Die Info mit Hartz IV und der Wohnung ist auf jeden Fall eine echte Erleichterung, falls alle Stricke reißen, vielen Dank!!!

von
Löwe 123

Hallo,
Habe mich mal durchgelesen und möchte auch etwas dazu beitragen..

1. Wenn sie bis zum Beginn der Reha durchgängig arbeitsunfähig geschrieben sind, haben Sie während der Reha Anspruch auf Übergangsgeld nach dem Arbeitsentgeld aus der Krankengeldberechnung. Falls dies nicht der Fall ist, richtet sich die Höhe nach dem aktuellen Einkommen, also selbige Höhe wie aktuell ALG I.

Nach dem Ende AlG I kommt AlG II.

Man kann nur Übergangsgeld während einer Wiedereingliederung erhalten, wenn diese unmittelbar im Anschluss an einer Reha und an dem vorherigen Arbeitsplatz, gleicher Beruf, gleiche Stundenzahl erfolgt. Ansonsten zahlt die Rentenversicherung überhaupt kein Übergangsgeld.

von
Löwe123

Das einzige sinnvolle, was ich Ihnen raten kann, ist eine stufenweise Wiedereingliederung während des restlichen ALG I Bezugs durchzuführen. Hierbei spielt die Stundenzahl keine Rolle, da man mit erfolgreichen Abschluss der Wiedereingliederung einen weiteren ALG I Bezug vermeiden kann. Sprechen Sie mit Ihrem Ansprechpartner bei der Agentur für Arbeit.

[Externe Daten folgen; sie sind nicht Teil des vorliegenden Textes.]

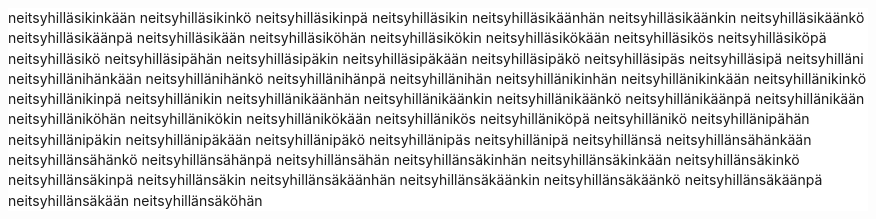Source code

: neitsyhilläsikinkään
neitsyhilläsikinkö
neitsyhilläsikinpä
neitsyhilläsikin
neitsyhilläsikäänhän
neitsyhilläsikäänkin
neitsyhilläsikäänkö
neitsyhilläsikäänpä
neitsyhilläsikään
neitsyhilläsiköhän
neitsyhilläsikökin
neitsyhilläsikökään
neitsyhilläsikös
neitsyhilläsiköpä
neitsyhilläsikö
neitsyhilläsipähän
neitsyhilläsipäkin
neitsyhilläsipäkään
neitsyhilläsipäkö
neitsyhilläsipäs
neitsyhilläsipä
neitsyhilläni
neitsyhillänihänkään
neitsyhillänihänkö
neitsyhillänihänpä
neitsyhillänihän
neitsyhillänikinhän
neitsyhillänikinkään
neitsyhillänikinkö
neitsyhillänikinpä
neitsyhillänikin
neitsyhillänikäänhän
neitsyhillänikäänkin
neitsyhillänikäänkö
neitsyhillänikäänpä
neitsyhillänikään
neitsyhilläniköhän
neitsyhillänikökin
neitsyhillänikökään
neitsyhillänikös
neitsyhilläniköpä
neitsyhillänikö
neitsyhillänipähän
neitsyhillänipäkin
neitsyhillänipäkään
neitsyhillänipäkö
neitsyhillänipäs
neitsyhillänipä
neitsyhillänsä
neitsyhillänsähänkään
neitsyhillänsähänkö
neitsyhillänsähänpä
neitsyhillänsähän
neitsyhillänsäkinhän
neitsyhillänsäkinkään
neitsyhillänsäkinkö
neitsyhillänsäkinpä
neitsyhillänsäkin
neitsyhillänsäkäänhän
neitsyhillänsäkäänkin
neitsyhillänsäkäänkö
neitsyhillänsäkäänpä
neitsyhillänsäkään
neitsyhillänsäköhän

Eine Reha können Sie auch später noch machen unter 6 wöchiger Lohnfortzahlung des Arbeitgebers.

von
Sonja

So ganz verstehe ich nicht, dass man einerseits sagt, man kann nur noch 50% arbeiten, aber dann noch nebenher ein Studium plant. Das ist doch dann mindestens Vollzeit zusammen und absolut kontraproduktiv.

Wieso sollte die DRV überhaupt teilweise EMR zahlen? Das ist doch absurd.